Secondo esempio. Il meccanismo di mercato attuale, così come in molti casi non è in grado di assicurare una funzione di stabilità essenziale come il riempimento delle scorte, allo stesso modo non incentiva forme di approvvigionamento a medio lungo-termine, che sarebbero in grado di contenere la volatilità.
Questo è il risultato di scelte di policy precise, da un lato quella di favorire gli scambi di breve termine lungo tutta la filiera (dall'ingrosso fino al retail), dall'altro quella di prospettare un percorso di uscita rapido dalle fonti fossili.
Due segnali, questi, che disincentivano gli operatori europei dal prendere impegni di acquisto di lungo periodo. Per molti anni questa linea ha pagato, in termini di prezzi bassi per i consumatori.

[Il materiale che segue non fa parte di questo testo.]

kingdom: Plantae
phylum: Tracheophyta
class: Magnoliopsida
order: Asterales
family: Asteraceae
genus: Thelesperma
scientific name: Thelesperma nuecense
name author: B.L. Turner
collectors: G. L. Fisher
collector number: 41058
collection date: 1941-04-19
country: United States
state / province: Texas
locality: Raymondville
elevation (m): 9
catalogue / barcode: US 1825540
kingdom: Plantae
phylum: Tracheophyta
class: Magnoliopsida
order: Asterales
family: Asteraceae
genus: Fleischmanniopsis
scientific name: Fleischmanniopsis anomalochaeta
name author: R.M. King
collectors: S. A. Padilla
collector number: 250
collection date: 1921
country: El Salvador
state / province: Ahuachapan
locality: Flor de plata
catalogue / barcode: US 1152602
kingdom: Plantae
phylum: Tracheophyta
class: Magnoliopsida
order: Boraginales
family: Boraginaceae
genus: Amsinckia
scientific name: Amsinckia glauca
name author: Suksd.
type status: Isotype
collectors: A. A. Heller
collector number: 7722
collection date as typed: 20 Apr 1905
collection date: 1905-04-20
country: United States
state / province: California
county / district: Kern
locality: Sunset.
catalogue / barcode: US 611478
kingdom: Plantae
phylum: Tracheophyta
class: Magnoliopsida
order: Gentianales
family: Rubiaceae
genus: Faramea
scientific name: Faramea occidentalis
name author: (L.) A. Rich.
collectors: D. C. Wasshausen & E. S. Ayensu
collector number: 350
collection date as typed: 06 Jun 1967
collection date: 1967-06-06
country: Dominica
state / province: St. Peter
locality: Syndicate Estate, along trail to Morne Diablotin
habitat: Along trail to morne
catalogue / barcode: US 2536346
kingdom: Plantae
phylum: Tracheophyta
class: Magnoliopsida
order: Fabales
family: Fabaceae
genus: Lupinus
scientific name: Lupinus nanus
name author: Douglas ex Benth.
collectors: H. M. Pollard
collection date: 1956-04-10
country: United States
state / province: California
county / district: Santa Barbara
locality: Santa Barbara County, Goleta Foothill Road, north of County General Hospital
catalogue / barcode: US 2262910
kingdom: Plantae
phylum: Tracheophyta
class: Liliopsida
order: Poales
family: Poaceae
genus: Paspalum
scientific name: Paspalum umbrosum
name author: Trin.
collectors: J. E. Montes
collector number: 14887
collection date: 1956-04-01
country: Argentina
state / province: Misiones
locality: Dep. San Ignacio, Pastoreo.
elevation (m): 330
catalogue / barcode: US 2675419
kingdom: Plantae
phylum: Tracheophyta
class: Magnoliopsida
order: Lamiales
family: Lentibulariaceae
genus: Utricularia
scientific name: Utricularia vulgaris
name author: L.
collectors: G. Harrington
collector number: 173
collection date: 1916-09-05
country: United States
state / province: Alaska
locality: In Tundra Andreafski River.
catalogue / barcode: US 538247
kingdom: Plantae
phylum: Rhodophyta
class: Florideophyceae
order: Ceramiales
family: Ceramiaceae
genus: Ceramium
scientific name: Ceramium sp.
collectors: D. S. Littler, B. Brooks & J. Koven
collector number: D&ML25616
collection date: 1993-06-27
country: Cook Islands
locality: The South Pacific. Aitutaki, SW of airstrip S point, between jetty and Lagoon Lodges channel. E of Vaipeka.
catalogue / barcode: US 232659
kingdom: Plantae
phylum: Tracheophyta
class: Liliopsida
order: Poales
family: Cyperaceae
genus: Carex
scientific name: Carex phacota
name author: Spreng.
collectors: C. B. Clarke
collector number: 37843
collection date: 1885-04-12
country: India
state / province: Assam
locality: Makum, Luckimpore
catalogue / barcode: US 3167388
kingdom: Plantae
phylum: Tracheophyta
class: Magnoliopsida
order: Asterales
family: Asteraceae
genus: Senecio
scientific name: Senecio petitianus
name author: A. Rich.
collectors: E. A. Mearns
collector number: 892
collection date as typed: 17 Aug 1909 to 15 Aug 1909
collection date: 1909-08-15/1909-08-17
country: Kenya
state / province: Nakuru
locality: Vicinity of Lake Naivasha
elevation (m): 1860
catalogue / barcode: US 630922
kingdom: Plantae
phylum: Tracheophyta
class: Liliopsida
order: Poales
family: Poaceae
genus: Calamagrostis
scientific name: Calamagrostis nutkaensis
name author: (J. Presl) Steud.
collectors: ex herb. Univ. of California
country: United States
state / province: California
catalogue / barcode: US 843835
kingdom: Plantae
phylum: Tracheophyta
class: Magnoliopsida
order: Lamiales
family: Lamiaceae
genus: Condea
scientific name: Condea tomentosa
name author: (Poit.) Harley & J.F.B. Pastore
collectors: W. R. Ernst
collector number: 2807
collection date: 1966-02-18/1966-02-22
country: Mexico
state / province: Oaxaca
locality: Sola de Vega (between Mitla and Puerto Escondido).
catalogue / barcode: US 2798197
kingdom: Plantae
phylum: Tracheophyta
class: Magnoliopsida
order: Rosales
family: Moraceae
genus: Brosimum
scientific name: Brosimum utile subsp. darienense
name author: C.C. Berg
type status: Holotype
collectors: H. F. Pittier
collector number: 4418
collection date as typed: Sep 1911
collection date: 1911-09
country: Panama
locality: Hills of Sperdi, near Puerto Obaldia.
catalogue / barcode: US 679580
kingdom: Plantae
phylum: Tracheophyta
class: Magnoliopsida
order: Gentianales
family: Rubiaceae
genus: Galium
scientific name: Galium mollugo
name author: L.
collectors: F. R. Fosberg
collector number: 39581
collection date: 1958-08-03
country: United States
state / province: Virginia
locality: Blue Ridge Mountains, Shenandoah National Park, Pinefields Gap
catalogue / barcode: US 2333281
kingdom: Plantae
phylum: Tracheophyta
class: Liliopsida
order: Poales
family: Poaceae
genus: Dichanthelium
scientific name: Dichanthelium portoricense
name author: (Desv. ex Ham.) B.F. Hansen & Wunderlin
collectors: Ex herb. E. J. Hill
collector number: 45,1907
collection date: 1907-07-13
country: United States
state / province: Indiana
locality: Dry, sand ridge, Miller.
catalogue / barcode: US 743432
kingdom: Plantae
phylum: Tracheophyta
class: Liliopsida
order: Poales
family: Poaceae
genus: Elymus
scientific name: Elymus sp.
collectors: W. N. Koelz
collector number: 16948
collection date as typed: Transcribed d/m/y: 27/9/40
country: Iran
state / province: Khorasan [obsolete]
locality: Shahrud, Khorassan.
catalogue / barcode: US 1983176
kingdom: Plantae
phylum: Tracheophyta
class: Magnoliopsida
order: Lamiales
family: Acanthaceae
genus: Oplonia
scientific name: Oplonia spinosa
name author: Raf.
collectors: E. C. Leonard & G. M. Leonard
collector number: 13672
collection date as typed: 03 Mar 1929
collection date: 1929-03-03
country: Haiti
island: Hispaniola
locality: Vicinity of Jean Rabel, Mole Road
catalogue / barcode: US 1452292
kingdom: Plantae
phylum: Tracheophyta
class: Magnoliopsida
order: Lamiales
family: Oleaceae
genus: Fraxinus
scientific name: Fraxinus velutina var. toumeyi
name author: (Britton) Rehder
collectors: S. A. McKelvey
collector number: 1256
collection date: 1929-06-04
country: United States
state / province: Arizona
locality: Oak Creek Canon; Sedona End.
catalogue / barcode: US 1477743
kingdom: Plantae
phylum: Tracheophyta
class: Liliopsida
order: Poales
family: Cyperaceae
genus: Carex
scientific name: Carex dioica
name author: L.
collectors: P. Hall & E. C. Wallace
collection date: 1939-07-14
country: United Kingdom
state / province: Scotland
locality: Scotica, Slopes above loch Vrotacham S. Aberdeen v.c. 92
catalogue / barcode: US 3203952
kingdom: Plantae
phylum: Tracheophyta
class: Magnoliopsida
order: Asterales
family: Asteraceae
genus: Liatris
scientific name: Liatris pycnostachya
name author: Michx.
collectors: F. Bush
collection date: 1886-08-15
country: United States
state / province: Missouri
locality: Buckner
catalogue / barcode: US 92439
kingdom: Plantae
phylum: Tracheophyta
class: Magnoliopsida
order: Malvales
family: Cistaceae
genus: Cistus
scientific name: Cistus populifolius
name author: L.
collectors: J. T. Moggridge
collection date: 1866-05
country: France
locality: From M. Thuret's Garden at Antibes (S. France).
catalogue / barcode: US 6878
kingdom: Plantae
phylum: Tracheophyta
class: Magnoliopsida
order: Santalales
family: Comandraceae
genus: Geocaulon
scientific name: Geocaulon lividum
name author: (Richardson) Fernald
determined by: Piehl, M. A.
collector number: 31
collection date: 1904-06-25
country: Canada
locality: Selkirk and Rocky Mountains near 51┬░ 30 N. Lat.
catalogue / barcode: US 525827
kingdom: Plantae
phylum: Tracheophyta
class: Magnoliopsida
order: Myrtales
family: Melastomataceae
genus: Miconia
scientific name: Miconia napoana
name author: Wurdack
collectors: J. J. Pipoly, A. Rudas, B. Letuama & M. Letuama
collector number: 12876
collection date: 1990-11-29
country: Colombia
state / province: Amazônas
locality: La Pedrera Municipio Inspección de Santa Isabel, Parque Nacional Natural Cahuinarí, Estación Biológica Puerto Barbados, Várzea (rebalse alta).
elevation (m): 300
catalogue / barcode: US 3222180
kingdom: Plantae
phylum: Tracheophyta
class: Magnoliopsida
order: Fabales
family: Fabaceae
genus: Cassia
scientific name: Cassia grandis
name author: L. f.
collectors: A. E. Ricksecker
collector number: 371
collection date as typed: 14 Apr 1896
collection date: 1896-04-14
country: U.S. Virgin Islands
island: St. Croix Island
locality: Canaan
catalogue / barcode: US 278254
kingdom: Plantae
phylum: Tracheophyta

Con lo shock del 2021 però se ne sono rivelate tutte le fragilità e il sistema spot-centrico è diventato un forte amplificatore della crisi. E' possibile correggere il disegno del sistema, attenuandone le componenti più "isteriche" - ovviamente ad un prezzo?
E' un'altra domanda che prioritariamente dovrebbero porsi soggetti come Aie e Commissione UE, che porta con sé quella, anch'essa sempre ignorata, sui tempi effettivi dell'uscita dalle fonti fossili che, come sottolineato oggi anche dall'a.d. di Enel Starace, certamente ci allontanerà anche dalla loro volatilità di prezzo. Il punto però non è domandarsi per quanto tempo ancora avremo bisogno del gas, ma più banalmente riconoscere che al momento ne abbiamo bisogno e comportarsi di conseguenza. Perché far finta che non sia così ci sta costando caro.